L’arrêté interministériel du 7 avril 2016 permet aux préfets de définir des mesures d’urgence en cas de pic de pollution de l’air, parmi lesquelles figurent la circulation « différenciée ». Tour de France non exhaustif des cas de figure rencontrés dans les régions françaises.

Les préfets ont obligation de définir sur leurs territoires les mesures qui doivent être prises lors des pics de pollution. L’ensemble des secteurs économiques est concerné. Pour les transports, l’Etat a appelé les préfets à remplacer les mesures de circulation alternée (basée sur le numéro d’immatriculation) par des restrictions de circulation « différenciées ». Désormais, les véhicules sont autorisés ou non à circuler en fonction de leurs émissions de polluants atmosphériques. Celles-ci sont évaluées au travers des vignettes « Crit’Air » sur la base des normes Euros des véhicules.

On distingue 6 classes en fonction de la motorisation et de l’âge du véhicule : le Crit’Air vert est réservé aux véhicules électriques et hydrogène, les autres étant classés de 1 à 5, ce chiffre augmentant avec la pollution. Les véhicules GNV appartiennent à la classe 1.

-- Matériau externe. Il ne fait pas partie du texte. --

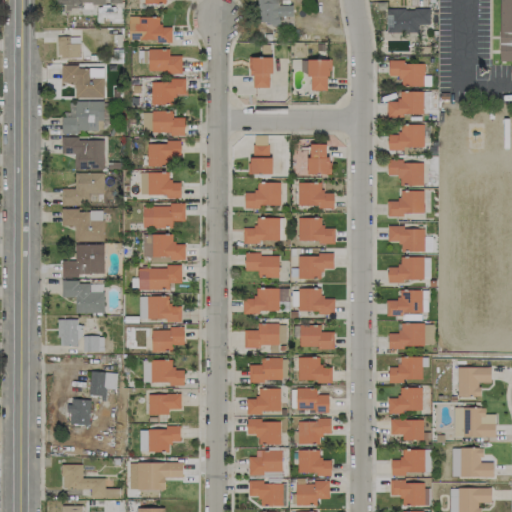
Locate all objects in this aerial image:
building: (114, 1)
building: (154, 1)
building: (74, 3)
building: (271, 11)
building: (405, 19)
building: (147, 29)
building: (505, 30)
building: (67, 46)
building: (162, 61)
road: (461, 65)
building: (259, 70)
building: (315, 72)
building: (407, 72)
building: (82, 81)
building: (165, 90)
building: (405, 103)
road: (311, 105)
building: (83, 117)
road: (293, 119)
building: (161, 122)
building: (406, 137)
building: (84, 152)
building: (161, 152)
building: (259, 158)
building: (317, 159)
building: (406, 171)
building: (157, 184)
building: (84, 189)
building: (262, 195)
building: (312, 195)
building: (406, 203)
building: (161, 215)
building: (84, 223)
building: (261, 230)
building: (313, 230)
building: (406, 237)
building: (160, 246)
road: (363, 255)
road: (23, 256)
road: (219, 258)
building: (85, 260)
building: (261, 264)
building: (313, 265)
building: (406, 269)
building: (157, 276)
building: (83, 296)
building: (262, 300)
building: (313, 301)
building: (404, 302)
building: (157, 308)
building: (67, 331)
building: (281, 333)
building: (427, 333)
building: (260, 335)
building: (406, 335)
building: (314, 336)
building: (165, 338)
building: (92, 343)
building: (404, 369)
building: (265, 370)
building: (311, 370)
building: (160, 372)
building: (467, 380)
building: (101, 382)
building: (307, 399)
building: (405, 400)
building: (264, 401)
building: (162, 403)
building: (78, 411)
building: (472, 422)
building: (406, 428)
building: (263, 430)
building: (311, 430)
building: (161, 438)
building: (142, 440)
road: (512, 442)
building: (264, 461)
building: (411, 461)
building: (311, 462)
building: (468, 462)
building: (156, 473)
building: (85, 482)
building: (309, 491)
building: (265, 492)
building: (411, 492)
building: (467, 498)
building: (72, 508)
building: (150, 509)
building: (269, 511)
building: (302, 511)
building: (409, 511)
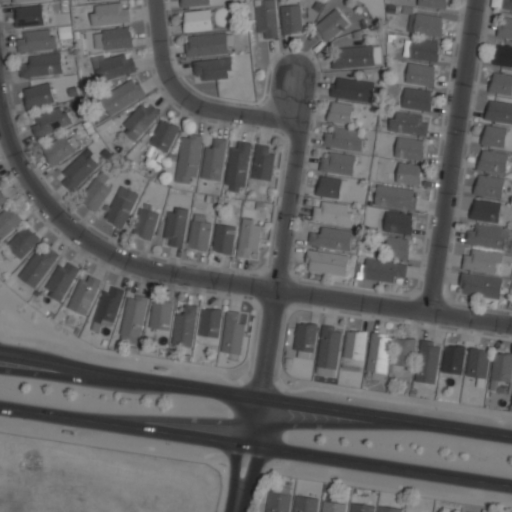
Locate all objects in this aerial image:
building: (23, 0)
building: (194, 2)
building: (196, 2)
building: (432, 3)
building: (433, 3)
building: (502, 4)
building: (506, 4)
building: (110, 12)
building: (109, 13)
building: (29, 15)
building: (29, 15)
building: (265, 17)
building: (291, 17)
building: (266, 18)
building: (290, 19)
building: (198, 20)
building: (198, 20)
building: (331, 23)
building: (425, 23)
building: (331, 24)
building: (426, 24)
building: (505, 26)
building: (505, 26)
building: (113, 37)
building: (112, 38)
building: (36, 39)
building: (36, 40)
building: (206, 44)
building: (207, 44)
building: (421, 48)
building: (424, 49)
building: (503, 53)
building: (358, 55)
building: (357, 56)
building: (503, 56)
building: (42, 63)
building: (112, 64)
building: (42, 65)
building: (112, 66)
building: (213, 68)
building: (213, 68)
building: (421, 73)
building: (420, 74)
building: (501, 82)
building: (501, 83)
building: (352, 88)
building: (352, 89)
building: (38, 93)
building: (38, 95)
building: (122, 95)
building: (122, 96)
road: (288, 96)
building: (416, 98)
building: (416, 99)
building: (498, 110)
building: (340, 111)
building: (499, 111)
building: (340, 112)
building: (141, 119)
building: (50, 120)
building: (140, 120)
building: (51, 121)
building: (408, 122)
building: (409, 123)
building: (164, 135)
building: (497, 135)
building: (164, 136)
building: (343, 137)
building: (344, 139)
building: (60, 147)
building: (408, 147)
building: (60, 148)
building: (409, 148)
road: (452, 154)
building: (188, 158)
building: (188, 158)
building: (214, 159)
building: (492, 159)
building: (214, 160)
building: (337, 161)
building: (493, 161)
building: (263, 162)
building: (263, 162)
building: (238, 163)
building: (337, 163)
building: (238, 165)
building: (78, 169)
building: (79, 170)
building: (406, 172)
building: (408, 173)
road: (292, 174)
building: (488, 185)
building: (330, 186)
building: (489, 186)
building: (329, 187)
building: (97, 190)
building: (98, 190)
building: (395, 196)
building: (2, 197)
building: (395, 197)
building: (2, 198)
building: (121, 205)
building: (121, 206)
building: (485, 209)
building: (485, 210)
building: (332, 211)
building: (332, 213)
building: (8, 220)
building: (8, 221)
building: (397, 221)
building: (145, 222)
building: (398, 222)
building: (145, 223)
building: (175, 225)
building: (176, 226)
building: (200, 231)
building: (200, 231)
building: (486, 235)
building: (249, 237)
building: (488, 237)
building: (223, 238)
building: (223, 238)
building: (248, 238)
building: (331, 238)
building: (332, 238)
building: (23, 242)
building: (23, 242)
building: (397, 246)
building: (397, 247)
building: (482, 259)
building: (482, 260)
building: (326, 261)
building: (327, 262)
building: (38, 265)
building: (38, 266)
building: (382, 268)
building: (383, 270)
building: (61, 280)
road: (219, 281)
building: (480, 284)
building: (480, 285)
building: (84, 293)
building: (84, 295)
building: (109, 303)
building: (107, 307)
building: (160, 315)
building: (161, 315)
building: (134, 316)
building: (133, 317)
building: (210, 321)
building: (210, 322)
building: (185, 325)
building: (185, 325)
building: (234, 331)
building: (233, 332)
building: (305, 339)
building: (305, 340)
building: (355, 345)
building: (329, 350)
building: (328, 351)
building: (403, 351)
building: (404, 351)
building: (378, 354)
building: (378, 355)
road: (8, 358)
building: (453, 358)
building: (453, 359)
building: (428, 360)
building: (427, 361)
building: (477, 363)
building: (477, 364)
building: (501, 368)
building: (501, 369)
road: (255, 397)
road: (256, 446)
road: (241, 478)
building: (278, 499)
building: (278, 502)
building: (305, 503)
building: (305, 504)
building: (333, 506)
building: (332, 507)
building: (361, 507)
building: (361, 508)
building: (389, 508)
building: (389, 509)
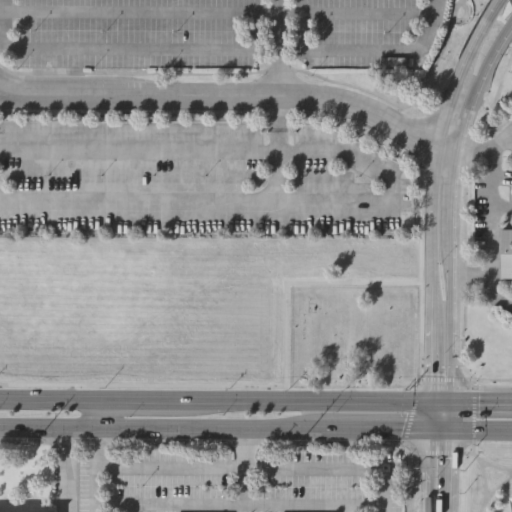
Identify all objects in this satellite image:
road: (218, 13)
parking lot: (217, 32)
road: (122, 48)
road: (278, 48)
road: (371, 50)
road: (441, 50)
road: (466, 67)
road: (3, 68)
road: (217, 72)
road: (480, 83)
road: (223, 95)
road: (429, 119)
road: (451, 144)
road: (277, 151)
parking lot: (194, 180)
road: (433, 183)
road: (390, 190)
road: (493, 216)
building: (506, 253)
building: (506, 254)
road: (433, 255)
road: (452, 273)
park: (354, 333)
road: (431, 342)
road: (214, 399)
traffic signals: (429, 401)
road: (438, 401)
traffic signals: (448, 401)
road: (480, 401)
road: (428, 416)
road: (447, 416)
road: (213, 428)
road: (470, 430)
traffic signals: (428, 431)
traffic signals: (447, 431)
road: (242, 466)
road: (64, 469)
road: (426, 471)
road: (445, 471)
building: (511, 499)
road: (239, 504)
road: (343, 505)
road: (130, 508)
road: (345, 508)
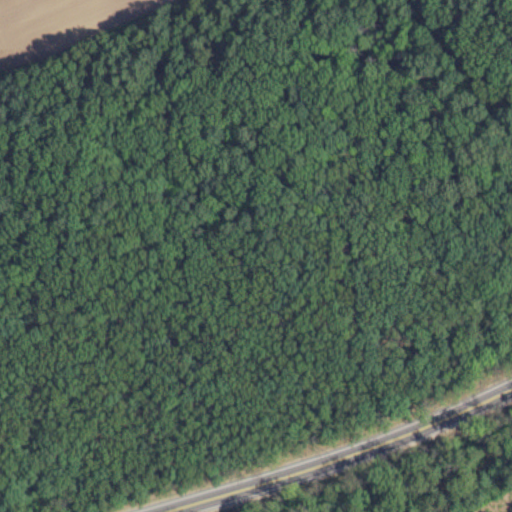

Les arrêtés préfectoraux doivent donc désormais définir les catégories de véhicules ne pouvant pas circuler lors des pics de pollution, en veillant à ce que la circulation différenciée réduise d’au moins 50% les émissions liées au trafic routier. Tour de France des catégories Crit’Air interdites de circulation lors des pics de pollution.

Région lyonnaise

Conformément aux attentes du Ministère, le préfet du Rhône a pris un arrêté préfectoral adaptant le dispositif de circulation alternée en fonction du certificat Crit’Air. L’arrêté préfectoral distingue deux niveaux d’alerte. Lorsque le niveau « D2 » est atteint, seuls les véhicules équipés d’une vignette « zéro émission moteur » ou de classe 1, 2 et 3 peuvent circuler. Lorsque le niveau d’alerte « D3 » est atteint, la circulation alternée est étendue aux véhicules de classe 3. La mesure est applicable sur les territoires de Lyon et de Villeurbanne, hormis quelques itinéraires.

Hauts-de-France

De leur côté, le préfet du Nord et le président de la Métropole Européenne de Lille ont précisé les certificats qui seraient autorisés sur leur territoire : poids lourds de norme Euro IV, V et VI ainsi que les poids lourds électriques, hybrides rechargeables, fonctionnant au gaz ou à l’hydrogène (correspondant aux certificats « Crit’Air » 0, 1, 2, 3 ou 4).

Strasbourg

La Préfecture du département du Bas-Rhin et l’Eurométropole de Strasbourg ont, eux aussi, déployé depuis le 1er novembre 2017, une nouvelle mesure d’urgence en cas d’épisode de pollution atmosphérique. Pour une première période maximale de 2 ans, la restriction de circulation s’appliquera aux véhicules sans certificat et aux véhicules équipés de certificat « Crit’Air » 4 et 5 sur les 33 communes de l’Eurométropole de Strasbourg. Dans un second temps, elle pourra être renforcée en fonction de la situation locale et des niveaux de pollution constatés. Seront ainsi notamment interdits de circuler les véhicules utilitaires légers essence de plus de 20 ans et diesel de plus de 12 ans et les poids lourds essence de plus de 16 ans et diesel de plus de 8 ans.

Toulouse

Enfin, en Haute-Garonne, l’arrêté préfectoral qui organise le dispositif d’urgence en cas d’épisode de pollution de l’air ambiant a été signé le 26 octobre 2017. Parmi la liste des mesures d’urgence susceptibles d’être mises en oeuvre en cas de pic de pollution sévère figure la circulation différenciée, qui peut être activée au troisième jour de la procédure d’alerte. Seuls les véhicules dotés de certificats Crit’Air 0, 1, 2 ou 3 seront autorisés à circuler sur le territoire toulousain.